● Given passage:
BEGIN

The Soekris Engineering web site summarizes a bunch of the bugs:

	http://www.soekris.com/Issue0003.htm

except for a couple of problems with NetBSD, which Soekris thinks are fixed.

They're not.

There is a more complete description of the IDE DMA problems in:

	http://freebsd.active-venture.com/FreeBSD-srctree/newsrc/pci/ide_pci.c.html

search for "cyrix"; It seems clear that both the Cyrix original and the NSC
followon chip share the same bugs (same core, same bugs).

I have committed a fix to -current (sys/dev/pci/geodeide.c 1.9) for the UDMA
mode 2 problem (answer: cap at mode 1; that change was easy - the code is
nice and clean on that point) which should be pulled up to 2.0 (I'll request
that in the morning after I get some sleep).

The problem I want help with here on tech-kern is precisely where to enforce
the cache-line (16 byte) alignment requirement for IDE DMA transfers. I have
experimentally determined that any violation of that rule will cause the system
to lock up hard, requiring a Power-cycle to reset. User mode access to the
raw device, which, of course, invokes kern_physio().

END

● Data shown:

BEGIN

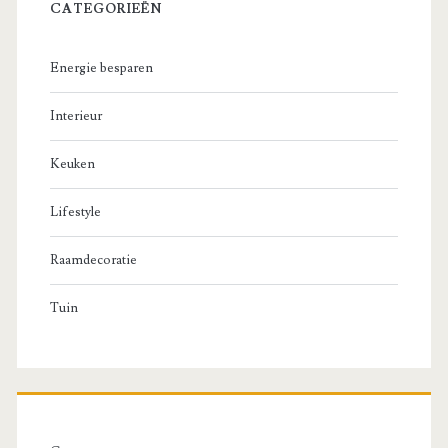
CATEGORIEËN
Energie besparen
Interieur
Keuken
Lifestyle
Raamdecoratie
Tuin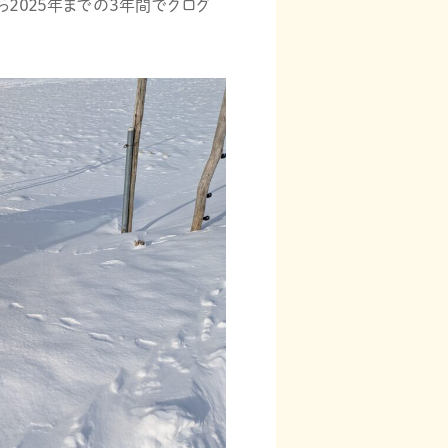
ら２０２５年までの３年間でクログ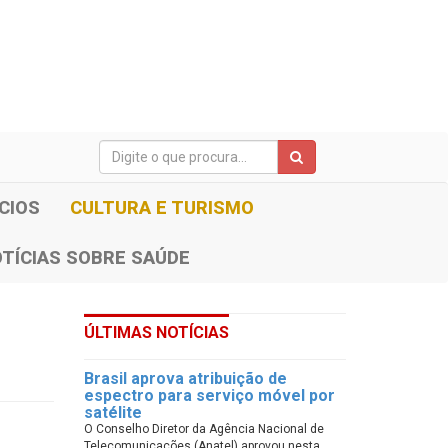
CIOS
CULTURA E TURISMO
TÍCIAS SOBRE SAÚDE
ÚLTIMAS NOTÍCIAS
Brasil aprova atribuição de
espectro para serviço móvel por
satélite
O Conselho Diretor da Agência Nacional de
Telecomunicações (Anatel) aprovou nesta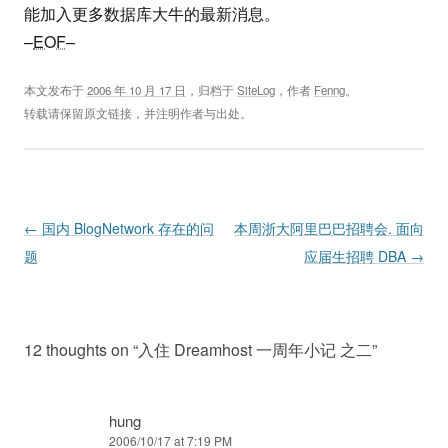
能加入更多数据库大牛的最新消息。
–
EOF
–
本文发布于
2006 年 10 月 17 日
，归档于
SiteLog
，作者
Fenng
。
转载请保留原文链接，并注明作者与出处。
Post navigation
←
国内 BlogNetwork 存在的问
本周浙大阿里巴巴招聘会. 面向
题
应届生招聘 DBA
→
12 thoughts on “
入住 Dreamhost 一周年小记 之二
”
hung
2006/10/17 at 7:19 PM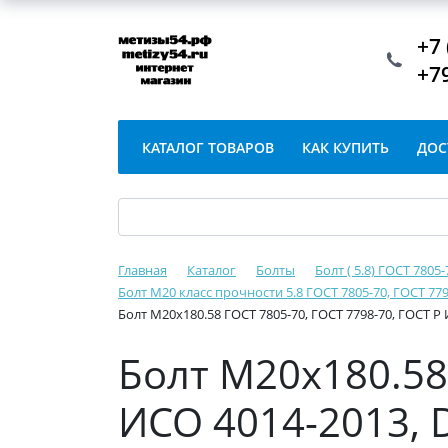
+7 
+7
КАТАЛОГ ТОВАРОВ
КАК КУПИТЬ
ДОС
Главная
Каталог
Болты
Болт ( 5.8) ГОСТ 7805
Болт М20 класс прочности 5.8 ГОСТ 7805-70, ГОСТ 779
Болт М20х180.58 ГОСТ 7805-70, ГОСТ 7798-70, ГОСТ Р
Болт М20х180.58 
ИСО 4014-2013, 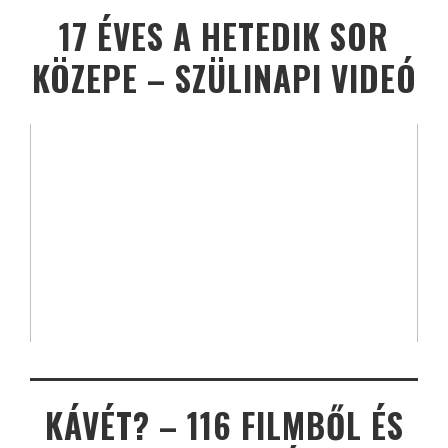
17 ÉVES A HETEDIK SOR
KÖZEPE – SZÜLINAPI VIDEÓ
KÁVÉT? – 116 FILMBŐL ÉS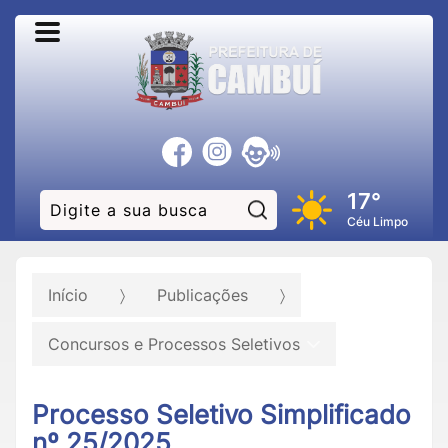
17°
Pesquisar:
Céu Limpo
Início
Publicações
Concursos e Processos Seletivos
Processo Seletivo Simplificado
nº 25/2025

END

● Assigned task 1:
Name every hardware company that the post about IDE DMA bugs mentions.
● Assigned task 2:
Keep writing the post about the IDE DMA alignment problem, starting right after its last sentence.
The records have nothing to do with the post about IDE DMA bugs.

● Answer 1:
Soekris Engineering, Cyrix, NSC

● Answer 2:
This is probably why the NetBSD install failed at the disklabelling step (I
subsequently installed NetBSD on an IDE disk on another system, and then moved
the disk over).

The only reason that NetBSD runs at all on this box is that the typical FFS
filesystem I/O requests are apparently aligned properly.

I think there are two basic choices for handling a misaligned transfer request:

1. return an error (e.g. EIO).

2. use PIO mode for misaligned transfers.

I think that sys/dev/pci/pciide_common.c should have facilities added to it
to enforce alignment (I didn't see any at a minimum, and I think it would be
nice if it handled them gracefully by degrading to PIO mode.

Evil clock issues in a forthcoming missive.

Comments?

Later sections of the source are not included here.